India is a developing nation. As it’s starting to play a bigger role on the world stage – demand for a seat in the UNSC; rejigging it’s foreign policies and playing a more active role in South East Asia and Africa; firming up strategic, political and economic relations with the Western economies and providing financial aid to many nations in the neighbourhood and beyond, there is a perceived shift in the image of India.
Its social indicators are improving but have some distance to cover to be comparable to the standards of advanced economies, its economic policies are being overhauled as new challenges come forth and its political class is been questioned. As the western world sees the rise of the country, it also sees its faults. While no nation is perfect, a constant media glare highlights the gaps as much as it lauds the country.
Traditionally, the English language media of USA and UK have played important roles in providing news and informing readers and audiences all over the world. They have also been opinion and image makers. Such is the deferential attitude allocated to such media that its reportage (albeit from a western prism) is seen as an all important truth. Its critical news stories are seen as a fall of a nation from the world stage, a dent to one’s carefully cultivated image. The reasons are simple – they set the agenda for the rest to follow, high social media penetration in the West means this information gets relayed many times, leading it to becoming an obvious truth.
Strikingly, no English language news organization from the East is as powerful that the flow of information may be reversed, that it would set an agenda for rest to follow, without accusations of misinformation. And therein lies India’s current problem and its government’s inability to digest criticism from an article in the Washington Post.
Yes the Prime Minister was criticized in unflattering terms. But as an Indian, I don’t disagree with the conclusions drawn by the article. Two of India’s leading magazines India Today and Outlook have come out with issues this week criticizing the government and the Prime Minister.
A good leader takes the criticism and learns from it and moves on, moves forward. The job of his media advisor should not be to, so ridiculously and childishly, to demand to post a reply in the comments section of the newspaper or complain via a letter. His job should be to not respond to the article at all.
There is no need for the Prime Minister’s office to leap up in defense. The American President was a lead story for a Time magazine article some time ago. There was an unflattering review of his policies, highlighting his failures. Did the American government’s PR machinery come out with a scathing reply? No. While I am not saying that America is the gold standard to everything, there are better ways in which PR disasters can be handled. I am sure Mr. Pachauri has better things to do than answer to any and every article written by Western media outlets.

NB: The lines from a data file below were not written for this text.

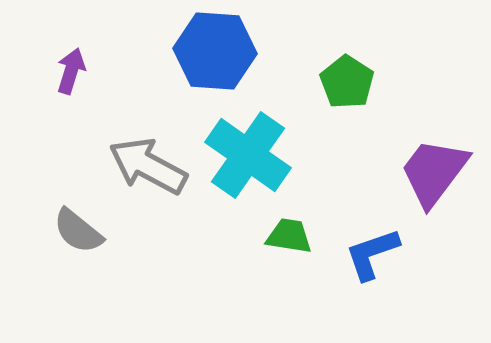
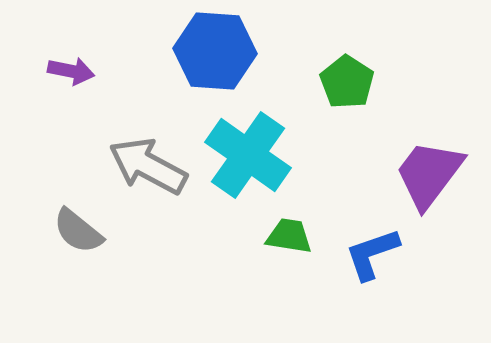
purple arrow: rotated 84 degrees clockwise
purple trapezoid: moved 5 px left, 2 px down
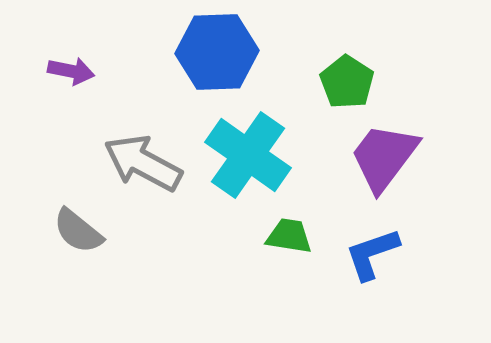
blue hexagon: moved 2 px right, 1 px down; rotated 6 degrees counterclockwise
gray arrow: moved 5 px left, 3 px up
purple trapezoid: moved 45 px left, 17 px up
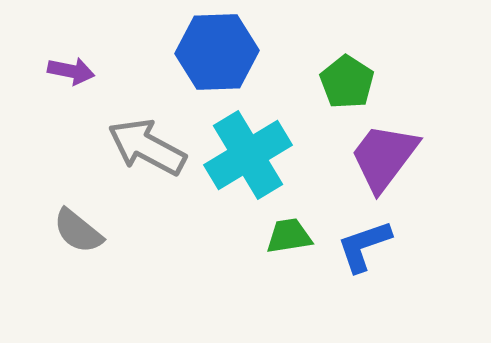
cyan cross: rotated 24 degrees clockwise
gray arrow: moved 4 px right, 16 px up
green trapezoid: rotated 18 degrees counterclockwise
blue L-shape: moved 8 px left, 8 px up
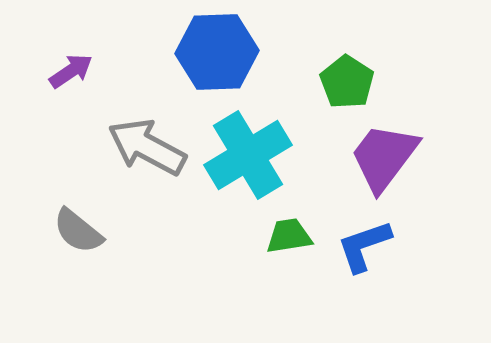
purple arrow: rotated 45 degrees counterclockwise
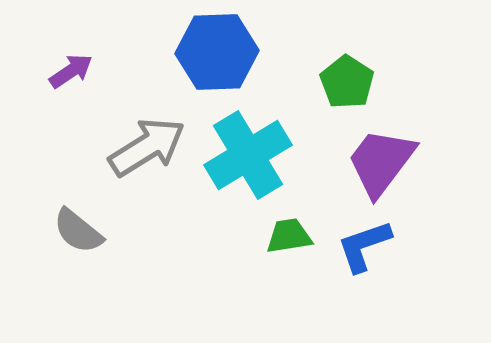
gray arrow: rotated 120 degrees clockwise
purple trapezoid: moved 3 px left, 5 px down
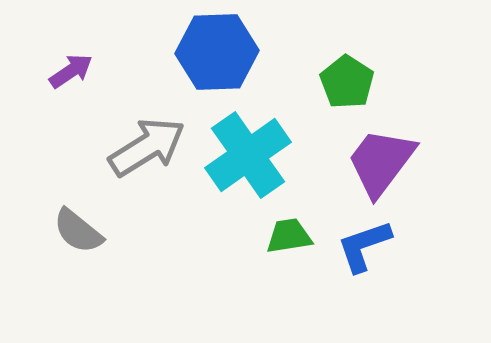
cyan cross: rotated 4 degrees counterclockwise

The cardinal rule of strategic communication is to never give the opposition leverage, an upper hand. The second is to accept that in a time where there is online access to information and its multiplication through social media, information and opinions cannot be controlled.
Instead of responding and giving more fodder, a quiet introspection would have been better. It’s time India and its leaders accept that this not the time to be self-conscious about its image being tarnished (by just one article in a foreign newspaper), to imagine perceived slights, to be so sensitive to such criticism. It’s time for the Indian government to learn from this, have a better and stronger strategic communications system, a change in its economic policies, a leader who is assertive. I think 2014 will see the end of Manmohan Singh’s political career. He has about one and a half years left. He should make it count. That, instead, would be a fitting reply.